Work item: Exactly reproduce the data from its first line through the line with "right hip: (1092, 1153)", leaving out every line after it.

── Data to use ──

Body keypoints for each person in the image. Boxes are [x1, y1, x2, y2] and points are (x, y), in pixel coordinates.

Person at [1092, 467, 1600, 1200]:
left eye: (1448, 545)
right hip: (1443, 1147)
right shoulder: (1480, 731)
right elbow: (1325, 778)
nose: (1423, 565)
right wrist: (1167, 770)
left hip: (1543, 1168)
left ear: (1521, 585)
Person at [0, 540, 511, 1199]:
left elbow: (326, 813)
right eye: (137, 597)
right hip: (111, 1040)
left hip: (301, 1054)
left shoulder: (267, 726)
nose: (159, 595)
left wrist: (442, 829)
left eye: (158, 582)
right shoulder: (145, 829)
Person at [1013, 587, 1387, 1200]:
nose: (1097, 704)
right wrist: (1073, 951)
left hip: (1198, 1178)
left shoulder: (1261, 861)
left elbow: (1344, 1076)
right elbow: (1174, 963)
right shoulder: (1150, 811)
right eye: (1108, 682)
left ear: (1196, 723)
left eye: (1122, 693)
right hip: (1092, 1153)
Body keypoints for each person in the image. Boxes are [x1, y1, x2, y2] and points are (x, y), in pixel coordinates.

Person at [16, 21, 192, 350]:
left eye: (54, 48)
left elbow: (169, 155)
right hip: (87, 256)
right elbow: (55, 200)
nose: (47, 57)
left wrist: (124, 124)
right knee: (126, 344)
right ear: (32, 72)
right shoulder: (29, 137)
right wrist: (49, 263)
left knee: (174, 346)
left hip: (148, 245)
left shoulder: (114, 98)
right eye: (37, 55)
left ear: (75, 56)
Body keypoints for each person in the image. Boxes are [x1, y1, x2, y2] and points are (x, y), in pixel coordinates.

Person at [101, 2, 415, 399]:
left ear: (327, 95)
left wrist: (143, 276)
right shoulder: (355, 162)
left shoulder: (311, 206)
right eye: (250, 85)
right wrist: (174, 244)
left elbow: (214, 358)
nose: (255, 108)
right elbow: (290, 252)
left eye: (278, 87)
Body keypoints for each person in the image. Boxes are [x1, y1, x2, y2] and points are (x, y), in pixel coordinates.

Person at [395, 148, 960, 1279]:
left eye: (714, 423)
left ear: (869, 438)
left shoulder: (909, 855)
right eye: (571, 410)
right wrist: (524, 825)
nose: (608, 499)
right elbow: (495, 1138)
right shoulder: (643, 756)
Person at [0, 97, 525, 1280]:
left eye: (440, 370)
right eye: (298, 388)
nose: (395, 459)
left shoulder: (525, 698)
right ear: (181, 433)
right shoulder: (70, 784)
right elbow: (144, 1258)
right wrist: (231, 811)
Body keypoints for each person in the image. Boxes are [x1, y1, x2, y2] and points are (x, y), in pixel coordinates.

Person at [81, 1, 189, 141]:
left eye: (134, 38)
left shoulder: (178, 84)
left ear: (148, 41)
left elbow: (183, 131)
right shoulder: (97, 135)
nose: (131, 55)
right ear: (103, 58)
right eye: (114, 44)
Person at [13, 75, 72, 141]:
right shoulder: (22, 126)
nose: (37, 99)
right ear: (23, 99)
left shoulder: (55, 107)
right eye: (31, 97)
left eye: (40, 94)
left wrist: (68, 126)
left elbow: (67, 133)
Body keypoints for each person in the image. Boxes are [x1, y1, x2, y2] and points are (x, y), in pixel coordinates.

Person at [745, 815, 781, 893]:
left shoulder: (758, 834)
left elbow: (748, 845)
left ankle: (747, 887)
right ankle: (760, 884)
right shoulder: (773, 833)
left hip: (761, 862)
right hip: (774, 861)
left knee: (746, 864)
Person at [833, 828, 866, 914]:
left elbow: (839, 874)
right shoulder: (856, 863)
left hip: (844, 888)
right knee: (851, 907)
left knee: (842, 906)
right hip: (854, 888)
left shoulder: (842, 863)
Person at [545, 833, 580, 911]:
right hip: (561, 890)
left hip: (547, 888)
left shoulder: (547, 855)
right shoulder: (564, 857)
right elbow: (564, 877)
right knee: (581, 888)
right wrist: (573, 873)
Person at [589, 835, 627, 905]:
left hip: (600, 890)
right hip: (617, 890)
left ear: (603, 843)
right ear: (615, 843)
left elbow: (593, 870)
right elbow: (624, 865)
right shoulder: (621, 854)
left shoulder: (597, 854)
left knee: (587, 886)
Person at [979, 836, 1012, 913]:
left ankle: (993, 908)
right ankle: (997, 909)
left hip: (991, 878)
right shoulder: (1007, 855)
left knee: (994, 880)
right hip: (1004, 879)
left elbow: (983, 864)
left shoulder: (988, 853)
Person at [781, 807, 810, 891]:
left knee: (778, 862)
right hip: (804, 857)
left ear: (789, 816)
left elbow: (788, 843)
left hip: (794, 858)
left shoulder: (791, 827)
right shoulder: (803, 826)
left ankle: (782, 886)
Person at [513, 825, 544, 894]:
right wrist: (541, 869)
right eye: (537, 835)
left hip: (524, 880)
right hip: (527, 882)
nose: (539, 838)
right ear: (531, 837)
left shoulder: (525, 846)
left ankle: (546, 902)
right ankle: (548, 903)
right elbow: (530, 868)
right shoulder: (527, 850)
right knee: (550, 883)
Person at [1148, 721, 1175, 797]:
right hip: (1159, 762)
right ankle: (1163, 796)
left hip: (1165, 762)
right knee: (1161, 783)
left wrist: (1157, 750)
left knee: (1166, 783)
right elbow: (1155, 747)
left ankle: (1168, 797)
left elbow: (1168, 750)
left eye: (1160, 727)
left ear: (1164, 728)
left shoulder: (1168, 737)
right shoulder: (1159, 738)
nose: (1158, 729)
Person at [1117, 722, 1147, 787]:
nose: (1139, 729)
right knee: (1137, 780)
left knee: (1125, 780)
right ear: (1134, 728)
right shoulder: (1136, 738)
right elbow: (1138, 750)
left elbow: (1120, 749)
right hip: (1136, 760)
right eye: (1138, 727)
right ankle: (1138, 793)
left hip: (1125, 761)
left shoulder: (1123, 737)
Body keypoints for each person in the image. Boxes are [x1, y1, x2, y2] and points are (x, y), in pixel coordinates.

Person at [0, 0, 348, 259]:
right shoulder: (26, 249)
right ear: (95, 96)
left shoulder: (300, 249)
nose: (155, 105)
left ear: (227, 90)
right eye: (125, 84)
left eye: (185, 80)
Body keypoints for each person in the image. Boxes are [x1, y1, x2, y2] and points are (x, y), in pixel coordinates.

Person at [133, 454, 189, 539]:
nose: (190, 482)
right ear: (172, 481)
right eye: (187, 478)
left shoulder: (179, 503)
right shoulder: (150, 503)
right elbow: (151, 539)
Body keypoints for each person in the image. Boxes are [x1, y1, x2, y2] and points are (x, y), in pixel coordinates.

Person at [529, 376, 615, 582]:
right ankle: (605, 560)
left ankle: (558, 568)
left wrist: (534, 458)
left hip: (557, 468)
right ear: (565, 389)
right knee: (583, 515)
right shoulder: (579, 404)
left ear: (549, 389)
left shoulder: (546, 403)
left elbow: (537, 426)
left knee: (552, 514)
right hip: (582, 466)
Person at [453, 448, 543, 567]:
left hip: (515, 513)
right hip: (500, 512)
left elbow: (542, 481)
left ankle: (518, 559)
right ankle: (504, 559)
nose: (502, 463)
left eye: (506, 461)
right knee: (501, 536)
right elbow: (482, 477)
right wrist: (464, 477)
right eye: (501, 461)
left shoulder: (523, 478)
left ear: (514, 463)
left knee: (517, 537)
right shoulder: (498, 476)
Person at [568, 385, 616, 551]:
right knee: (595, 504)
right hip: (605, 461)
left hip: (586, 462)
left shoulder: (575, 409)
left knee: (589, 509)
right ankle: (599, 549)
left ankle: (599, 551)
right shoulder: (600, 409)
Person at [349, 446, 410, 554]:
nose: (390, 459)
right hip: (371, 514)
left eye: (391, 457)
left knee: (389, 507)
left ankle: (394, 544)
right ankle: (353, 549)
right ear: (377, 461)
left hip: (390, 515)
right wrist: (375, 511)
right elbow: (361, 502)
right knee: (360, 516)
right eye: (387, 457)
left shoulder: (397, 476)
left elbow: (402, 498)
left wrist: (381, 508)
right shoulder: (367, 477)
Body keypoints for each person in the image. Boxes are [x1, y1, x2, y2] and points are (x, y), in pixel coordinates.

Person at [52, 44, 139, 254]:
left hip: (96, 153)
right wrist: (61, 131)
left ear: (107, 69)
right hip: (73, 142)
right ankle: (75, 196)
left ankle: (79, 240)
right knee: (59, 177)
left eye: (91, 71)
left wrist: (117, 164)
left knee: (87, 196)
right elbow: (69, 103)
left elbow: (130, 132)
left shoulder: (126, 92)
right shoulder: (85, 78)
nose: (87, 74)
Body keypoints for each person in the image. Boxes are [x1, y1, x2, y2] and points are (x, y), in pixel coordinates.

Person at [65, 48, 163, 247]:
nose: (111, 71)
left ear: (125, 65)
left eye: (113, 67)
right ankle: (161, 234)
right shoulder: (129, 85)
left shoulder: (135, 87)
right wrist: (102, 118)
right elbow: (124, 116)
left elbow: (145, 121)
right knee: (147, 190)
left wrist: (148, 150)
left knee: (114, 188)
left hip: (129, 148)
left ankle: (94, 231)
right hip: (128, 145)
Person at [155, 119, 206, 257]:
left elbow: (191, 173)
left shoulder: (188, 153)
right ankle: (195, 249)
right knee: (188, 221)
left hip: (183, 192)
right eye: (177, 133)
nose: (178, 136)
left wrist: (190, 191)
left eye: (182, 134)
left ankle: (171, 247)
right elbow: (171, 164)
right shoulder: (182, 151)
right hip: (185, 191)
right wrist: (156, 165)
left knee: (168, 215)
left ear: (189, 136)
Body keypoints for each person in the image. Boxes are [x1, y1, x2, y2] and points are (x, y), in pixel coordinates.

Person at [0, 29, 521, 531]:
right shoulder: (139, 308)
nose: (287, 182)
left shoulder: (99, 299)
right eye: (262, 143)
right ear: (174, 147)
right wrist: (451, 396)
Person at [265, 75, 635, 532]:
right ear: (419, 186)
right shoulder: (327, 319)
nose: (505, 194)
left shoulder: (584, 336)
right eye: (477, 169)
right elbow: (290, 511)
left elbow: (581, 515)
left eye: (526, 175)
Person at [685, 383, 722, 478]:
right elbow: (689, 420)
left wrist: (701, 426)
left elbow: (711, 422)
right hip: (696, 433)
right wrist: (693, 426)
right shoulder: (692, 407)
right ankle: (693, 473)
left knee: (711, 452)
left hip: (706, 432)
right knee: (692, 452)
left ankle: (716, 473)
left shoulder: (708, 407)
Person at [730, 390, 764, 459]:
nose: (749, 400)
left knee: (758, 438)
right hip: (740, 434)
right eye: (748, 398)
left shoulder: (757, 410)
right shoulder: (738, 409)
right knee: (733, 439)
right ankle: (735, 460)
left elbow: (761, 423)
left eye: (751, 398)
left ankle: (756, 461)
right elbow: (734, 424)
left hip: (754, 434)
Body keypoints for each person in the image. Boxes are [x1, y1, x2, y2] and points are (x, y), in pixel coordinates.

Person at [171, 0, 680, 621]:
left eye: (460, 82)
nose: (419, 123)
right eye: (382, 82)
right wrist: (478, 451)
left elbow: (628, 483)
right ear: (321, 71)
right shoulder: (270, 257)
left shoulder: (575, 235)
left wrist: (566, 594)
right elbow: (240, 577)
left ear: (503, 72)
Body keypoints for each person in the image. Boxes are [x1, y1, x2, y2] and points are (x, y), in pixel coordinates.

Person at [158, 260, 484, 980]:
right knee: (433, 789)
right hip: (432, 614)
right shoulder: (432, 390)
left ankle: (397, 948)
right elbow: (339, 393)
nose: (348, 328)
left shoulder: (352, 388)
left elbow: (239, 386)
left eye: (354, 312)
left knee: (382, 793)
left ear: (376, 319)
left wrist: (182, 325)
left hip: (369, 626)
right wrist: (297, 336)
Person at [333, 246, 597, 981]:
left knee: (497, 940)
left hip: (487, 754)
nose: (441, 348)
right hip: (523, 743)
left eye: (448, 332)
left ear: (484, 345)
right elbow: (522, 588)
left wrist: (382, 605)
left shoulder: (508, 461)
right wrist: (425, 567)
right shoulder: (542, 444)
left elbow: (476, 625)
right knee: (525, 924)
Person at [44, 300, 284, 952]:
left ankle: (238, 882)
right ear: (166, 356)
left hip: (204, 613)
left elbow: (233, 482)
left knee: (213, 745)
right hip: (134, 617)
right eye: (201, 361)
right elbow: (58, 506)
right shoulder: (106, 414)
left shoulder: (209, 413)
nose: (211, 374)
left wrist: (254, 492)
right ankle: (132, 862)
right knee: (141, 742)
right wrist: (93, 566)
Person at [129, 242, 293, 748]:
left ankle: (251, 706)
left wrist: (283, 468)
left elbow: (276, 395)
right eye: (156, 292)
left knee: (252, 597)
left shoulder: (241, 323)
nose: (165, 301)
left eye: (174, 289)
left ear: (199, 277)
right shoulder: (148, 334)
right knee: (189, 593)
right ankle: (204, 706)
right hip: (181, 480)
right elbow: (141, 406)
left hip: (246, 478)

───

Task answer:
Body keypoints for each person in the image. Boxes are [x1, y1, x2, y2] and points are (x, y), in pixel coordinates.

Person at [1092, 467, 1600, 1200]:
left eye: (1448, 545)
right hip: (1443, 1147)
right shoulder: (1480, 731)
right elbow: (1325, 778)
nose: (1423, 565)
right wrist: (1167, 770)
left hip: (1543, 1168)
left ear: (1521, 585)
Person at [0, 540, 511, 1199]:
left elbow: (326, 813)
right eye: (137, 597)
right hip: (111, 1040)
left hip: (301, 1054)
left shoulder: (267, 726)
nose: (159, 595)
left wrist: (442, 829)
left eye: (158, 582)
right shoulder: (145, 829)
Person at [1013, 587, 1387, 1200]:
nose: (1097, 704)
right wrist: (1073, 951)
left hip: (1198, 1178)
left shoulder: (1261, 861)
left elbow: (1344, 1076)
right elbow: (1174, 963)
right shoulder: (1150, 811)
right eye: (1108, 682)
left ear: (1196, 723)
left eye: (1122, 693)
right hip: (1092, 1153)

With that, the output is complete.